Styles in Writer

Hi there. I’ve written a German/English dictionary of approx. 800 pages so far. On the left is the word to be translated, on the right the translation and in the middle the defintions for the two words. My main problem is the middle “column” as some definitions can be 2 or more lines and each line is not to surpass 16cm in width. Up to now I’ve created these lines as follows:

Tab; S.;

Tab; definition until entry reaches between 15 and maximum 16cm;

Enter; Tab, Tab; continuation of definition on next line and so on until definition is completed; (upon completion of definiton): Tab; translation.

Any help is very much appreciated.

Just an idea to kick off (and maybe there are other better ones); but I don’t thinked about how to convert the 800 pages.

To add a tab in a table, use Ctrl+Tab.
Not sure if you are working with styles (it’s a very good idea here).

See sample file German-English dictionary.odt (12.3 KB).

General recommendations as @LeroyG already gave the solution.

Your document is made of parallel text, i.e. vertically sequential blocks where horizontal geometric layout is important. And Writer is flow-oriented, that is it manages a unidirectional sequence of characters.

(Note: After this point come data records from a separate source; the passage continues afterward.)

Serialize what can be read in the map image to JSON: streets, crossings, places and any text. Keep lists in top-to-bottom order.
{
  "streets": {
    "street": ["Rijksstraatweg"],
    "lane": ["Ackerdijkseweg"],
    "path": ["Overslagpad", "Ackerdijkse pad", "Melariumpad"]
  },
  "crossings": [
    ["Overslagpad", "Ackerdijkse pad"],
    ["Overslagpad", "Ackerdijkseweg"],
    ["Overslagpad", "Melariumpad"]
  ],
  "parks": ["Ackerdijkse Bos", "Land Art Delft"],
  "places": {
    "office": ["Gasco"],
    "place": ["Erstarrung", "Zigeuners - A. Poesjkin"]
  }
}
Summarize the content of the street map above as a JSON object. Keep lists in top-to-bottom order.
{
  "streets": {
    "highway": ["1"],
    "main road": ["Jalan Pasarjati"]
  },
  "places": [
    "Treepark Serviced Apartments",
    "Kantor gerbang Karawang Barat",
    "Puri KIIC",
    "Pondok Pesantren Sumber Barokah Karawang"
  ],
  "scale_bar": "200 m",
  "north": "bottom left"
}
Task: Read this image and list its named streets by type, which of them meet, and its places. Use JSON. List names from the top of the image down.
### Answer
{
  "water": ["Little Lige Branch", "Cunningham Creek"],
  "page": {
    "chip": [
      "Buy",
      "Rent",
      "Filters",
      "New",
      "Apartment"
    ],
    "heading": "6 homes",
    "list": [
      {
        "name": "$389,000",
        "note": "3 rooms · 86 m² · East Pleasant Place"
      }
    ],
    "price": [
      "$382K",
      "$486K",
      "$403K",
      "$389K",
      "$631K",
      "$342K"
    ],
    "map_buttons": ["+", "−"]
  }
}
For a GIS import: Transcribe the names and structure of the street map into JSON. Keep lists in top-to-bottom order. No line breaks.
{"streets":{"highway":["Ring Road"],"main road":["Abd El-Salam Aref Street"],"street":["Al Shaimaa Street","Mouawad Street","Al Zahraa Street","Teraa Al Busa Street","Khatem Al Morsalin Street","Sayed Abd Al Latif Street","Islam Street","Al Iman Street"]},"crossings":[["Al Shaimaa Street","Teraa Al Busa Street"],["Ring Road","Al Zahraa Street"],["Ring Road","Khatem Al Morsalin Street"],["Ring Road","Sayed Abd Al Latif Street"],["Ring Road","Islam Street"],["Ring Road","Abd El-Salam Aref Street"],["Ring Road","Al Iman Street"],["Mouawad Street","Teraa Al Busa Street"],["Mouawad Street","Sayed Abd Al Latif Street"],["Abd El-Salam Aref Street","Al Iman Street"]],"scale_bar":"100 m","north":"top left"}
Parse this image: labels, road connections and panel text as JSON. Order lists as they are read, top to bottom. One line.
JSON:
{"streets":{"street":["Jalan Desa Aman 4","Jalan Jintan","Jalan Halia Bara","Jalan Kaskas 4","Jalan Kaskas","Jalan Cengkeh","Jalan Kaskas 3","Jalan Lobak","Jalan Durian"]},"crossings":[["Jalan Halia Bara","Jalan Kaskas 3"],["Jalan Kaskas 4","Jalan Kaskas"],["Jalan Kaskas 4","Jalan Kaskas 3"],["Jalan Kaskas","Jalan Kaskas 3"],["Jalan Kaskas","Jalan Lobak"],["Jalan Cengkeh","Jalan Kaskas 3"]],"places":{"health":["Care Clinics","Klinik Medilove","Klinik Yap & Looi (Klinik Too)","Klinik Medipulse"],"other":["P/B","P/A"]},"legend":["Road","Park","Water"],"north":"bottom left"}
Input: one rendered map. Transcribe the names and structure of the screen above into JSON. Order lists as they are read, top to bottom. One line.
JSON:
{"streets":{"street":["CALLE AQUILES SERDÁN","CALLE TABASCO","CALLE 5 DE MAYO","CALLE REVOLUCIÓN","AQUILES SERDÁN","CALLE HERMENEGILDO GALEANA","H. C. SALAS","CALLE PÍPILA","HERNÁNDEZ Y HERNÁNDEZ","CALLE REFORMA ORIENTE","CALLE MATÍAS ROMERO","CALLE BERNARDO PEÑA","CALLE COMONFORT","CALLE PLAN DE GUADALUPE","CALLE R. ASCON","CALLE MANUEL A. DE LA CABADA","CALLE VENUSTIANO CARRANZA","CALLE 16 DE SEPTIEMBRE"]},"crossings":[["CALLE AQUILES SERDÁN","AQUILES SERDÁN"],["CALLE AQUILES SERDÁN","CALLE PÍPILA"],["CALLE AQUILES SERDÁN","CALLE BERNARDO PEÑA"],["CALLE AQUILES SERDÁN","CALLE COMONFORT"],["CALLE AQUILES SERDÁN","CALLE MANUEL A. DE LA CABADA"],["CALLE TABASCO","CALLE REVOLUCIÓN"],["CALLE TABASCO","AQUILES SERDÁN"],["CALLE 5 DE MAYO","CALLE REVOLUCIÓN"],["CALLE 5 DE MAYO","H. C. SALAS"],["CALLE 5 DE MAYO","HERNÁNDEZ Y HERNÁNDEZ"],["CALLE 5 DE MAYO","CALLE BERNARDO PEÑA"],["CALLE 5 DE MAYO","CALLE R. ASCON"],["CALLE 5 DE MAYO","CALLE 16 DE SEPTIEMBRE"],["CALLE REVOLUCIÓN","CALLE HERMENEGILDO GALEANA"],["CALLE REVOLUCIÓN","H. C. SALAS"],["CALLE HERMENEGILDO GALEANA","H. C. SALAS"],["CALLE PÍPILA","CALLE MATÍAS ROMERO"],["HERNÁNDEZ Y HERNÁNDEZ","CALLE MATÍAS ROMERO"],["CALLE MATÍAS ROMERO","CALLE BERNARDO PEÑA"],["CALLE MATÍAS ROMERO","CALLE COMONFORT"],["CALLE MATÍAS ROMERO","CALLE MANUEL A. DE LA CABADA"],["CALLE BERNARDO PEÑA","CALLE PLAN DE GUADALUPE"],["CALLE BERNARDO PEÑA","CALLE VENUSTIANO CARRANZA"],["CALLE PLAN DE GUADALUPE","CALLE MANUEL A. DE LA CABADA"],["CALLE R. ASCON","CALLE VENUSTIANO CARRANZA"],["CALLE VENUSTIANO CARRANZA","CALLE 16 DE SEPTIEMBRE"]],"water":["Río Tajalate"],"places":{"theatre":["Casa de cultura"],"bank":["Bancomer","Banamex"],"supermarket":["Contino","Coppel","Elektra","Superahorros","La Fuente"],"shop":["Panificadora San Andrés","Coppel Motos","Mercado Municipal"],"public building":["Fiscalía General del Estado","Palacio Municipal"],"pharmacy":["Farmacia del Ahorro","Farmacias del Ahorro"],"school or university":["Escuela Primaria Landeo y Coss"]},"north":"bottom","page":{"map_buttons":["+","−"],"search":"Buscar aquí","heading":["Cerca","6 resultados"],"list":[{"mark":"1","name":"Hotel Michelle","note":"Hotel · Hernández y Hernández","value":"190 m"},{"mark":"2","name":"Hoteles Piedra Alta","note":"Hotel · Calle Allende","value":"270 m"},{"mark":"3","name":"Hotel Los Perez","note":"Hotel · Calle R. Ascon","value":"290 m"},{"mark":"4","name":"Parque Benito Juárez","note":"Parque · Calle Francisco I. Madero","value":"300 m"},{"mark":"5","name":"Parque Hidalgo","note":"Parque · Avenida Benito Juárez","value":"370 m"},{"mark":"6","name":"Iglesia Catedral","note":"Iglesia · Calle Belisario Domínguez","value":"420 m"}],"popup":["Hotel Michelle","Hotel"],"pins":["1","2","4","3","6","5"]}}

Your problem is to break Writer management at block boundary and create three “independent” flows in the blocks. Isolating blocks can be done

  • with sections
    Not really adapted to your case because flow will continue through columns and it will be difficult to synchronise the columns (they tend to balance the amount of text).
  • with tables
    Each cell defines an independent Writer flow. This is the easiest solution because you can also create “secondary” blocks or boundaries by creating rows.
    Also you can have a single table with many rows instead of many sections which improves performance.

Taking the example in the screenshot, you have a 3-column table: left column for English word, center column for description and right column for German word. The row layout is a bit more complex:

  • let’s start with the center column
    A row here (cell) contains a grammatical category description in one language: one cell for English noun, one cell for English adjective, one cell for English verb, …, and corresponding German cells.
    Additional vertical space between English and German parts can be automatically inserted by defining a border padding (even with no borders).
  • left column: a single cell made by merging the cells corresponding to those in the center column (not mandatory but allows for nice “presentation” like vertically centering the word relative to the description; also makes a sub-table which could be handy for cut & paste if you want to reorganise the table)
  • right column: one cell facing each description; content can be bottom aligned to have the German word in front of last line of description

Paragraph styles are of course needed to markup cell contents. Dedicated styles allow for fine-grained formatting control:

  • English Term: in left column, language set to English
  • English Descr: in center column for English description; language set to English
  • German Descr: in center column, language set to German
  • German Term: in right column, language set to German

In the attached example AskLOTblDict.odt (11.4 KB), I exaggerated the style differences (with really ugly aesthetic choices) to emphasise the formatting possibilities. I didn’t implement leader dotted lines because of the difference in font size between middle and right columns. The dots would have different diameters when they cross the column boundary and this would be very bad-looking. This can probably be compensated with an appropriate use of borders.

Adapt to your needs.

Converting your present formatting to table remains an issue due to the 800-page size.

Remark
If I understand right your present workflow, your description are manually line-wrapped by pressing Enter when you think next word will not fit in the line. This means a description, which is semantically a single object, is made of several semantically related paragraphs. This is bad, both logically and formatting-wise. And you penalise yourself by not being able to tune freely the widths of your colums (you may create additional unintended line-wraps.